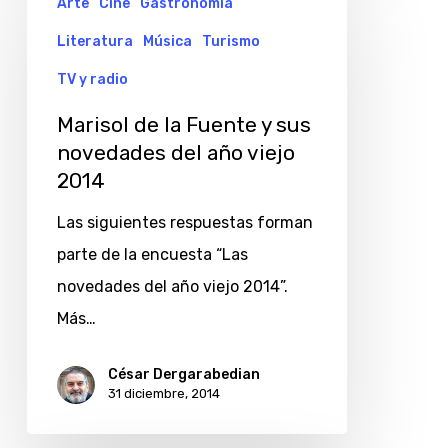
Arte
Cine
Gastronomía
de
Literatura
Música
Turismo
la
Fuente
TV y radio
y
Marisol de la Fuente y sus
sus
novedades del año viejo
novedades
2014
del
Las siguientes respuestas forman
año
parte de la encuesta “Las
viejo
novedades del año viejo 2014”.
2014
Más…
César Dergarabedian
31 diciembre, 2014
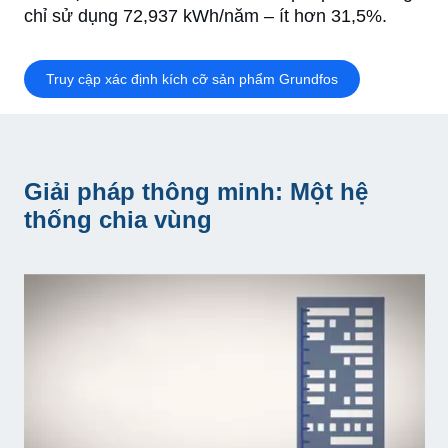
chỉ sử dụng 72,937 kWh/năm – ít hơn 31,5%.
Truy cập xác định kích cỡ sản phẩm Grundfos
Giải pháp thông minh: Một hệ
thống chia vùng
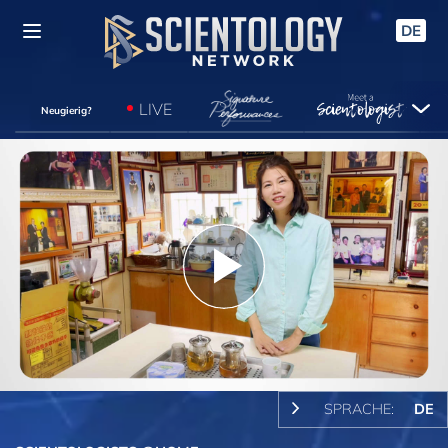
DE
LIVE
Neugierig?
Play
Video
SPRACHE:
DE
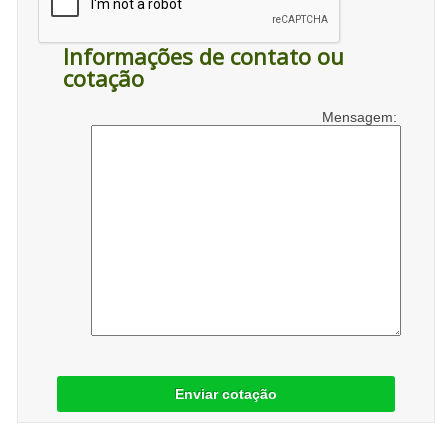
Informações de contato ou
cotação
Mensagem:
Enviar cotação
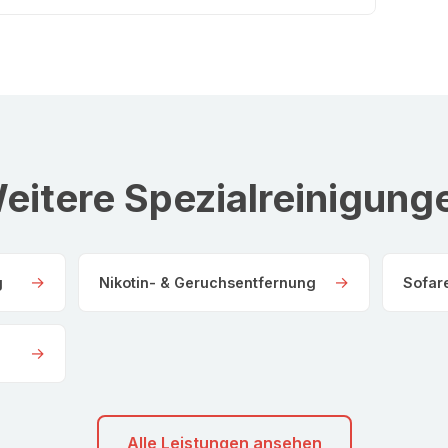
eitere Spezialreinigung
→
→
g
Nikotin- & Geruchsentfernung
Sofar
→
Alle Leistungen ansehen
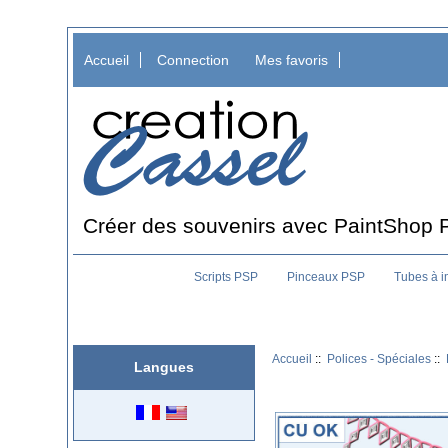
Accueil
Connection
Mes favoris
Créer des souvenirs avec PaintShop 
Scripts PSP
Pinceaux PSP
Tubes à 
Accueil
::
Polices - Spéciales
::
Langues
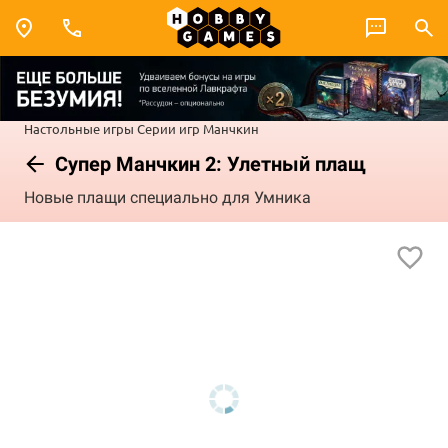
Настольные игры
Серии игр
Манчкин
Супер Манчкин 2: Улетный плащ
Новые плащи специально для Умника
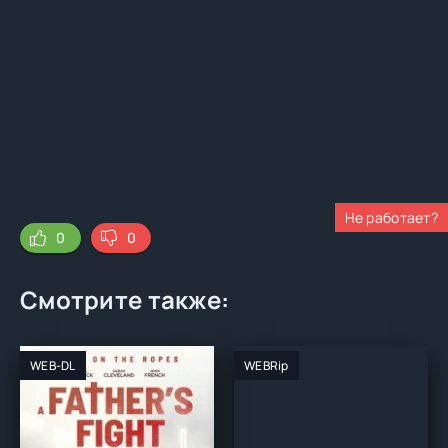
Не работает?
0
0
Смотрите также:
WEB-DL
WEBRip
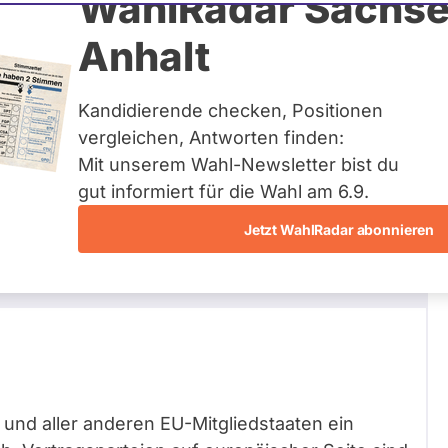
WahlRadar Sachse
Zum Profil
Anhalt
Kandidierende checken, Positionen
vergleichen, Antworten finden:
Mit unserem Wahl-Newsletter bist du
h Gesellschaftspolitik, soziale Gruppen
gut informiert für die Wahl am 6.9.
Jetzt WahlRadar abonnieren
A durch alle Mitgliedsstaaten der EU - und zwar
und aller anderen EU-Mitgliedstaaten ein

Assigned task:
Every record should come back exactly as it is, though none of the pictures should.

Answer box:
Arte
Cine
Gastronomía
de
Literatura
Música
Turismo
la
Fuente
TV y radio
y
Marisol de la Fuente y sus
sus
novedades del año viejo
novedades
2014
del
Las siguientes respuestas forman
año
parte de la encuesta “Las
viejo
novedades del año viejo 2014”.
2014
Más…
César Dergarabedian
31 diciembre, 2014
chỉ sử dụng 72,937 kWh/năm – ít hơn 31,5%.
Truy cập xác định kích cỡ sản phẩm Grundfos
Giải pháp thông minh: Một hệ
thống chia vùng
DE
LIVE
Neugierig?
Play
Video
SPRACHE:
DE
Informações de contato ou
cotação
Mensagem:
Enviar cotação
eitere Spezialreinigung
→
→
g
Nikotin- & Geruchsentfernung
Sofar
→
Alle Leistungen ansehen
Accueil
Connection
Mes favoris
Créer des souvenirs avec PaintShop 
Scripts PSP
Pinceaux PSP
Tubes à 
Accueil
::
Polices - Spéciales
::
Langues
Настольные игры
Серии игр
Манчкин
Супер Манчкин 2: Улетный плащ
Новые плащи специально для Умника
Не работает?
0
0
Смотрите также:
WEB-DL
WEBRip
WahlRadar Sachse
Zum Profil
Anhalt
Kandidierende checken, Positionen
vergleichen, Antworten finden:
Mit unserem Wahl-Newsletter bist du
h Gesellschaftspolitik, soziale Gruppen
gut informiert für die Wahl am 6.9.
Jetzt WahlRadar abonnieren
A durch alle Mitgliedsstaaten der EU - und zwar
und aller anderen EU-Mitgliedstaaten ein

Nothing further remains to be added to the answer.